|
It's
not Miami Beach, if that's what you were thinking. Nor is it the North Pole.
The coldest place known is inside the Boomerang Nebula. It is in the constellation of
Centaurus, 5000 light-years from Earth. Planetary nebulae form around a bright,
central star when it expels gas in the last stages of its life.
The Boomerang Nebula is one of the Universe's peculiar places. In 1995, using the
15-metre Swedish ESO Submillimetre Telescope in Chile, astronomers Sahai and
Nyman revealed that it is the coldest place in the Universe found so far. With
a temperature of -272°C, it is only one degree warmer than absolute zero (the
lowest limit for all temperatures).

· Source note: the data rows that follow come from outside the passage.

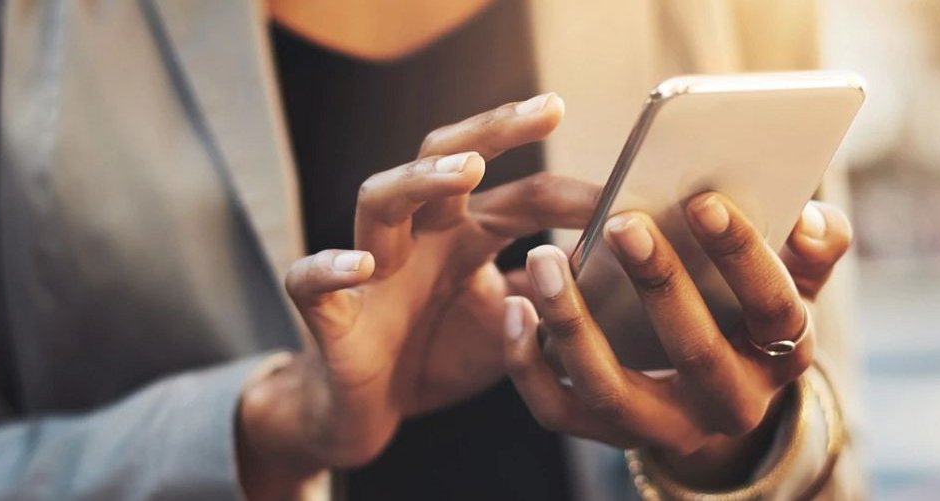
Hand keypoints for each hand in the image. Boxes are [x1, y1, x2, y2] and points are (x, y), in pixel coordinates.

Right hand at [238, 94, 599, 497]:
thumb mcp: (512, 328)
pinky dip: (331, 267)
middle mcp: (417, 236)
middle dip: (493, 130)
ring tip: (469, 170)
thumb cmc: (437, 355)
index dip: (572, 193)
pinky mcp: (329, 315)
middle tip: (547, 109)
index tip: (628, 192)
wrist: (367, 412)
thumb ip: (552, 297)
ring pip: (379, 199)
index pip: (521, 195)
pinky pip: (312, 281)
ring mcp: (369, 269)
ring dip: (422, 179)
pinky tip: (362, 265)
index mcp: (463, 234)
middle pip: (444, 158)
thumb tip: (615, 271)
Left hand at [504, 194, 852, 488]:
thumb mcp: (795, 280)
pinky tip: (513, 306)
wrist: (716, 389)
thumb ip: (815, 246)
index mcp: (782, 355)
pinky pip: (559, 410)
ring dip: (573, 323)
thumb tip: (813, 219)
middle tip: (622, 221)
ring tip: (544, 258)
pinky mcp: (609, 435)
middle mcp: (730, 405)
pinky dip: (528, 364)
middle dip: (659, 284)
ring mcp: (666, 427)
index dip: (743, 256)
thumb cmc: (749, 307)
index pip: (773, 308)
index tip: (704, 201)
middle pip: (695, 351)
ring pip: (612, 390)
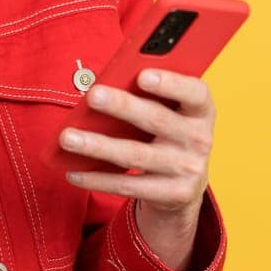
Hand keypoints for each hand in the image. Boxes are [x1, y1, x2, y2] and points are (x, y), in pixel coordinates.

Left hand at [60, 68, 213, 218]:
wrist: (187, 184)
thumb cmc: (170, 133)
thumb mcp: (173, 113)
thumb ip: (151, 97)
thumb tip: (105, 90)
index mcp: (201, 110)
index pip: (194, 93)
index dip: (171, 83)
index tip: (142, 75)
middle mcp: (200, 139)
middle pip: (156, 120)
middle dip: (123, 106)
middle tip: (93, 96)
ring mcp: (188, 170)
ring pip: (135, 155)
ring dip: (98, 146)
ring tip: (68, 138)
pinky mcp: (172, 194)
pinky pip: (128, 186)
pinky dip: (97, 179)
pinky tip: (74, 172)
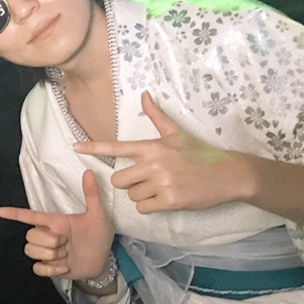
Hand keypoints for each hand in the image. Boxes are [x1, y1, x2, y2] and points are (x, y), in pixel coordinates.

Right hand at [0, 170, 113, 279]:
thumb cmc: (99, 235)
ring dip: (50, 256)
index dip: (14, 214)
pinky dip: (50, 270)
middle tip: (66, 243)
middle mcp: (49, 236)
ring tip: (66, 255)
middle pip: (29, 236)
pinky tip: (64, 267)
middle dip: (48, 241)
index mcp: (56, 222)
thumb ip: (91, 194)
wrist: (104, 260)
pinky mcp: (50, 268)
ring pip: (31, 251)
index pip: (30, 216)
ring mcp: (48, 253)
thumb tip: (89, 172)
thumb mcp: (97, 214)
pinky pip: (37, 269)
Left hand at [74, 91, 238, 212]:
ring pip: (131, 196)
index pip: (116, 147)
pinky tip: (165, 198)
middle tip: (148, 178)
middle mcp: (153, 165)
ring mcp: (161, 184)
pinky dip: (150, 207)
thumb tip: (144, 95)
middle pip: (118, 179)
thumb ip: (157, 116)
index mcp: (152, 147)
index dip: (94, 148)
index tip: (76, 148)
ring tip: (161, 187)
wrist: (227, 175)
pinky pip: (143, 209)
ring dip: (142, 195)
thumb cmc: (200, 153)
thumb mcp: (177, 133)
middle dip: (129, 182)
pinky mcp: (169, 201)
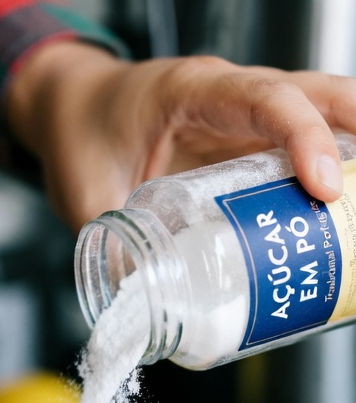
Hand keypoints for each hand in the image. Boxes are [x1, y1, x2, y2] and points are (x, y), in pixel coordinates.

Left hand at [5, 41, 355, 229]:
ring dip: (352, 153)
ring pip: (321, 116)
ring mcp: (245, 117)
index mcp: (192, 91)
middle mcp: (230, 95)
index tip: (321, 187)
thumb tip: (140, 311)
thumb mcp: (85, 194)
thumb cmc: (82, 134)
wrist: (73, 109)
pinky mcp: (250, 143)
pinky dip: (333, 170)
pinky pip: (303, 148)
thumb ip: (111, 251)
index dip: (304, 137)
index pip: (267, 98)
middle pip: (316, 95)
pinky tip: (342, 211)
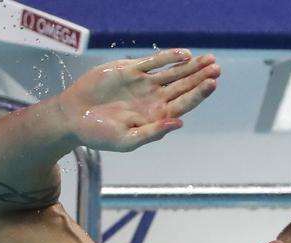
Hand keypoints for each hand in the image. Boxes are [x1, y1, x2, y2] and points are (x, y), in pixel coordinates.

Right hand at [55, 49, 219, 151]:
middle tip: (217, 68)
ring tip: (209, 60)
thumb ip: (153, 132)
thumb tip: (179, 123)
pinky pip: (153, 62)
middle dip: (200, 77)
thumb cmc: (99, 134)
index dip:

Even the -270°C background glow from the
Big Bang is warmer than this nebula. It is the only object found so far that
has a temperature lower than the background radiation.
The general bow-tie shape of the Boomerang appears to have been created by a very
fierce wind, some 310,000 mph, blowing ultracold gas away from the dying
central star. The star has been losing as much as one-thousandth of a solar mass
of material per year for 1,500 years, astronomers say. This is 10-100 times
more than in other similar objects. The rapid expansion of the nebula has
enabled it to become the coldest known region in the universe.